Un mix électrique aujourd’hui fortement décarbonné grâce au nucléaire
Pourrait-on à l’inverse s’affranchir totalement de l’atome ? Théoriquement, oui : trois des scénarios présentés par RTE reposent exclusivement sur les énergies renouvelables à horizon 2060. Ils se heurtent cependant à deux difficultés principales. La première est tout bonnement une question de vitesse d’installation des infrastructures.
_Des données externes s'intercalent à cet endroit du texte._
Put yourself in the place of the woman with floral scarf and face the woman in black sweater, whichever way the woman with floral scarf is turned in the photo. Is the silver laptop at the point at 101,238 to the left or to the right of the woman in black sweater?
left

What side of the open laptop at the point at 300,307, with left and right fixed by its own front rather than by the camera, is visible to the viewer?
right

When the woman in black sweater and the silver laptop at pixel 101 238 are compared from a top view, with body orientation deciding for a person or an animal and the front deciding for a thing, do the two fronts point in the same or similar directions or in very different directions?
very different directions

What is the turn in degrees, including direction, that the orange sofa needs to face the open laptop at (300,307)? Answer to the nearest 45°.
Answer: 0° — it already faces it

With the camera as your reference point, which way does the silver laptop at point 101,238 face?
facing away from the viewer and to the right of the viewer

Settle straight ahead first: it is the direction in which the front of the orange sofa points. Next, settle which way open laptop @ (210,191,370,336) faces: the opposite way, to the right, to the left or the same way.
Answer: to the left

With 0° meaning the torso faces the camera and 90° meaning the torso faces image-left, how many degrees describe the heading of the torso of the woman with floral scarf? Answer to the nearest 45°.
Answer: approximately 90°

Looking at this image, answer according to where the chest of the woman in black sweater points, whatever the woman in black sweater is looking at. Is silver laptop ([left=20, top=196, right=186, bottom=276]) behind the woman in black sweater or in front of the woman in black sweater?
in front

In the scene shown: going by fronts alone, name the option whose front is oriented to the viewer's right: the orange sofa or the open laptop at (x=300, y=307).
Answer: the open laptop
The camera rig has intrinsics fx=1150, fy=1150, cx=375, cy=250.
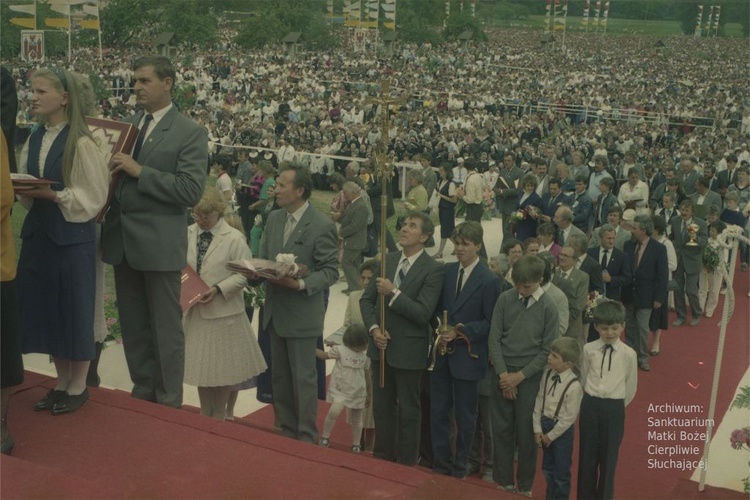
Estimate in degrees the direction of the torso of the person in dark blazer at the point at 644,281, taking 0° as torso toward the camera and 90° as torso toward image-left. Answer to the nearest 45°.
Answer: approximately 45°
Sans nucléaire, la France devrait construire des éoliennes et des parcs solaires à un rythme supérieur à celui des pays européens les plus performants en la matière : l’Allemagne pour l’éolien terrestre et le solaire, le Royaume-Uni pour l’éolien en mer. Et il lui faudrait accomplir ces deux exploits en même temps. Tout cela est possible sur le papier, mais les défis associés sont immenses.
La seconde difficulté vient du fait que, pour assurer la sécurité d’approvisionnement dans un système à forte part en énergie renouvelable dont la production est variable, il y a un ensemble de conditions techniques qui doivent être remplies, et toutes en même temps. Prises indépendamment, les solutions fonctionnement déjà, mais il faut encore des efforts de recherche et développement pour les faire fonctionner ensemble et à l’échelle d’un pays grand comme la France.
Dans le monde, rares sont les États qui font le pari d’un scénario « 100 % énergies renouvelables » tout en prévoyant de produire toute l’énergie qu’ils consomment. La Norvège est l’une de ces rares exceptions, mais elle ne compte que 5 millions d’habitants et dispose d’un énorme parc hydroélectrique. Deux caractéristiques que l’on ne retrouve pas en France, forte d’une population de 67 millions d’habitants et où l’exploitation des barrages est déjà proche de son maximum.
Cela dit, d’autres incertitudes pèsent sur les scénarios qui prévoient une part de nucléaire, souligne RTE. Ils supposent en effet que l’on parvienne à la fois à maîtriser la technologie des petits réacteurs modulaires (les fameux SMR), à mettre en place les grandes centrales EPR de deuxième génération à un rythme soutenu, et cela en réussissant à prolonger la durée de vie des réacteurs actuels jusqu’à 60 ans et certains au-delà. Tout cela représente également un défi technologique et repose sur des prérequis indispensables en matière de sureté.
Le nucléaire moins cher que les énergies renouvelables
Chacun le sait : il n’y a pas toujours du vent et il n’y a moins encore de soleil. Mais cette évidence a des conséquences majeures. Il signifie en effet que, pour faire fonctionner un système qui repose en majorité sur des éoliennes et des panneaux solaires, des dispositifs complémentaires sont indispensables, les « flexibilités » : stockage hydraulique, batteries, centrales fonctionnant à l’hydrogène (ce qui suppose aussi de produire et d’acheminer cet hydrogène)… Un système dans lequel la part du nucléaire reste importante, lui, est moins confronté à ce type de dépenses.
L’atome dispose d’une autre spécificité vis-à-vis des énergies renouvelables. Les centrales sont concentrées en quelques points du territoire qui disposent déjà, en grande partie, d’infrastructures de réseaux de transport d’électricité. Les éoliennes et les panneaux solaires, eux, devront être installés de manière plus diffuse et nécessiteront la création de réseaux de transport et de distribution, qui n’existe pas aujourd’hui.
C’est pourquoi, tout compte fait, les scénarios qui reposent sur une relance du nucléaire s’avèrent, dans la plupart des configurations testées, moins coûteux que ceux qui reposent, à terme, exclusivement sur les énergies renouvelables. Et ce bien que l’ensemble des coûts de la filière nucléaire (de la construction au démantèlement) aient été pris en compte et ce, de manière prudente, en particulier ce que l’on appelle « l’aval du cycle » : le traitement et stockage des déchets nucléaires.